■ Extracted information:
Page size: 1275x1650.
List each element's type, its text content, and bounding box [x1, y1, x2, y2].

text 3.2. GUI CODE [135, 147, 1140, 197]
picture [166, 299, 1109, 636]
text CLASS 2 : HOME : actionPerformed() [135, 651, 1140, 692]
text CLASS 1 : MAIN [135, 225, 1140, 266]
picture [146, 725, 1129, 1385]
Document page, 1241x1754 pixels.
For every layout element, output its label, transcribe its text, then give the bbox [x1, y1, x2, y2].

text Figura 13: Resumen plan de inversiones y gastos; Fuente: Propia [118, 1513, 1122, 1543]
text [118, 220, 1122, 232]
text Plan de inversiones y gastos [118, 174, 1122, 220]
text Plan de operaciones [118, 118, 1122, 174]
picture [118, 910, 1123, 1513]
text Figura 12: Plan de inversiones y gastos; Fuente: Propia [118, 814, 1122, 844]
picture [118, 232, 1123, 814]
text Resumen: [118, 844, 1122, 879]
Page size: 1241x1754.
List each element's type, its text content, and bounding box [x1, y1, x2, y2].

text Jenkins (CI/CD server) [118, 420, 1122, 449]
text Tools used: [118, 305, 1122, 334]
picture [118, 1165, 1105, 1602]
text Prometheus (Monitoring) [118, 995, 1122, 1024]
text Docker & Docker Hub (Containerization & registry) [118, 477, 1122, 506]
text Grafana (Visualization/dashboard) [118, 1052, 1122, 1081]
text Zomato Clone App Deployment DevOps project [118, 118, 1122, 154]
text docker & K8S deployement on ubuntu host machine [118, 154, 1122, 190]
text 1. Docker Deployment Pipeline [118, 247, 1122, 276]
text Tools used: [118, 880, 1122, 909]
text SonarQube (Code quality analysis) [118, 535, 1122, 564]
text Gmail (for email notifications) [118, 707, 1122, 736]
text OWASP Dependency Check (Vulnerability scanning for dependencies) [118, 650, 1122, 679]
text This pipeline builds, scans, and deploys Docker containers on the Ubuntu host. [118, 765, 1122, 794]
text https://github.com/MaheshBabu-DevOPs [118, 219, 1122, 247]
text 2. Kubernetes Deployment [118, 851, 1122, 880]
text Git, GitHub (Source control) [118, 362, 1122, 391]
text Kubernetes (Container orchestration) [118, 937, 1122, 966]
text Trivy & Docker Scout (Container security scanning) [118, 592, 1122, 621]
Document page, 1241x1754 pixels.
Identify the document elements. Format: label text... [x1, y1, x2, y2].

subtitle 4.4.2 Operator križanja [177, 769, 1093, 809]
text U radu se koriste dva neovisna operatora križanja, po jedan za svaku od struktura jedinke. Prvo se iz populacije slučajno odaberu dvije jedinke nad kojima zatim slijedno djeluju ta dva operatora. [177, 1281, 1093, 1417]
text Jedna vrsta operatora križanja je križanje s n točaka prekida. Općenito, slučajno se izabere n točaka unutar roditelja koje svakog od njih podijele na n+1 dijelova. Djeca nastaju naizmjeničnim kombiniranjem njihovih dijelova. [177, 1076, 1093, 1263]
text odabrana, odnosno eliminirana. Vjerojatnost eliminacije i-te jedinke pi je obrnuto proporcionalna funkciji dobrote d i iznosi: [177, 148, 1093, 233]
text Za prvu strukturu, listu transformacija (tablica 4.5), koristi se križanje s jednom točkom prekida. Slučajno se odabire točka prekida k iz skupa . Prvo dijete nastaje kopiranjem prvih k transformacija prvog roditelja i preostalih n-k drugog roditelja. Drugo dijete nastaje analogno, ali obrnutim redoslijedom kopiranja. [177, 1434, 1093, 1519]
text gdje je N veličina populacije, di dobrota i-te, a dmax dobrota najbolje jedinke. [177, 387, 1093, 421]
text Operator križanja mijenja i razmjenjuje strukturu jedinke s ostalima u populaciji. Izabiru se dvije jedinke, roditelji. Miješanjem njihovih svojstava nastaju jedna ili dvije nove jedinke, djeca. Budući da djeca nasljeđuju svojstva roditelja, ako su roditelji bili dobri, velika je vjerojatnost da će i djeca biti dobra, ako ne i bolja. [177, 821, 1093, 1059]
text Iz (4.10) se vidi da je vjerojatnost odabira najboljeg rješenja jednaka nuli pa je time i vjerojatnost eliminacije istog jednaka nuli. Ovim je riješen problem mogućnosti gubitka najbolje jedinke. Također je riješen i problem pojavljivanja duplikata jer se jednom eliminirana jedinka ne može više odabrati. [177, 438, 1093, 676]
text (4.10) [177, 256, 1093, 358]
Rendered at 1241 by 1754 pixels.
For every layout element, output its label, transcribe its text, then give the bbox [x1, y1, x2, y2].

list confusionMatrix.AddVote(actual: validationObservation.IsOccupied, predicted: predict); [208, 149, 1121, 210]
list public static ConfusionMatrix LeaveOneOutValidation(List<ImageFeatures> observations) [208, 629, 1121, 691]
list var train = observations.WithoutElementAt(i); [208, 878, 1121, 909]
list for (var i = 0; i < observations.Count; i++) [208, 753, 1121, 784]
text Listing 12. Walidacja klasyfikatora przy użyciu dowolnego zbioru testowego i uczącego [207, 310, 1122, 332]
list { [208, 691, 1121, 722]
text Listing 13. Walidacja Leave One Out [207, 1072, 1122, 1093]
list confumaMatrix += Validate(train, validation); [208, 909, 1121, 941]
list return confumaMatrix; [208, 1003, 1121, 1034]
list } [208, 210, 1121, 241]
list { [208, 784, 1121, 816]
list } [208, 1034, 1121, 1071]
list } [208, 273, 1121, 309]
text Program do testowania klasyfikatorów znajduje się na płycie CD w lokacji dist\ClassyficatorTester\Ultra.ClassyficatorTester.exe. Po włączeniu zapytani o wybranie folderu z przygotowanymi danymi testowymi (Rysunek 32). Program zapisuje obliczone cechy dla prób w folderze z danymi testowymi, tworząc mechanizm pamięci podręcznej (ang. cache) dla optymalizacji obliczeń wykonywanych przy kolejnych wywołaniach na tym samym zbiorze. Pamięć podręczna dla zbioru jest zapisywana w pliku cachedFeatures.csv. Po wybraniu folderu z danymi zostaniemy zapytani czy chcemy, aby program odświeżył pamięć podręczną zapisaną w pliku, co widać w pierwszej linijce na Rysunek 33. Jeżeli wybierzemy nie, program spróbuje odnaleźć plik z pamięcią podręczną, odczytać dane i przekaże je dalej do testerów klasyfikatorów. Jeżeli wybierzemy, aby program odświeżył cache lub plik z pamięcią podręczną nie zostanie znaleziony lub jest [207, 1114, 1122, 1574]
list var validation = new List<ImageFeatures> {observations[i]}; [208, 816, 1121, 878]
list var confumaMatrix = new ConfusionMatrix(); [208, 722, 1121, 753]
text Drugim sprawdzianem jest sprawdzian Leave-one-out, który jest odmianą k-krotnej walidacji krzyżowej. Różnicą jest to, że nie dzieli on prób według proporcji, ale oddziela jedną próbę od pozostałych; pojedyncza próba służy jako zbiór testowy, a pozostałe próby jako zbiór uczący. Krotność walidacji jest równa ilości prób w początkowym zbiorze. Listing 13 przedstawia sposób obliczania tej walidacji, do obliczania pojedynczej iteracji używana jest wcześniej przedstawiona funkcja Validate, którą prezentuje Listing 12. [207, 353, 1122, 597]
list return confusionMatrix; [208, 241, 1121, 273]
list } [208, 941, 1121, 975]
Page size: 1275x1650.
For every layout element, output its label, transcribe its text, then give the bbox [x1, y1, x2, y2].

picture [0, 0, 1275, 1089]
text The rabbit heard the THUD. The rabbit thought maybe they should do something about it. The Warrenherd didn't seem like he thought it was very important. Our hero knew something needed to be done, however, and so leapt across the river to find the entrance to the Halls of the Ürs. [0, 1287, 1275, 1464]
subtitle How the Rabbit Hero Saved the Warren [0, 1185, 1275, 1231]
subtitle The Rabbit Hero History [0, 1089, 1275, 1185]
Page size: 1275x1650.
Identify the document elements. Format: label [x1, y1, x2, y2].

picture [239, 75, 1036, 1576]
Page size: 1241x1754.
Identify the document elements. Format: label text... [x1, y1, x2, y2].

■ What needs to be done: Put every line of the listing above, from its first line through the line containing "text Resumen: [118, 844, 1122, 879]", into a JSON list of strings, one string per line, with blank lines left out.

■ Worked answer:
[
  "Page size: 1275x1650.",
  "List each element's type, its text content, and bounding box [x1, y1, x2, y2].",
  "text 3.2. GUI CODE [135, 147, 1140, 197]",
  "picture [166, 299, 1109, 636]",
  "text CLASS 2 : HOME : actionPerformed() [135, 651, 1140, 692]",
  "text CLASS 1 : MAIN [135, 225, 1140, 266]",
  "picture [146, 725, 1129, 1385]",
  "Document page, 1241x1754 pixels.",
  "For every layout element, output its label, transcribe its text, then give the bbox [x1, y1, x2, y2].",
  "text Figura 13: Resumen plan de inversiones y gastos; Fuente: Propia [118, 1513, 1122, 1543]",
  "text [118, 220, 1122, 232]",
  "text Plan de inversiones y gastos [118, 174, 1122, 220]",
  "text Plan de operaciones [118, 118, 1122, 174]",
  "picture [118, 910, 1123, 1513]",
  "text Figura 12: Plan de inversiones y gastos; Fuente: Propia [118, 814, 1122, 844]",
  "picture [118, 232, 1123, 814]",
  "text Resumen: [118, 844, 1122, 879]"
]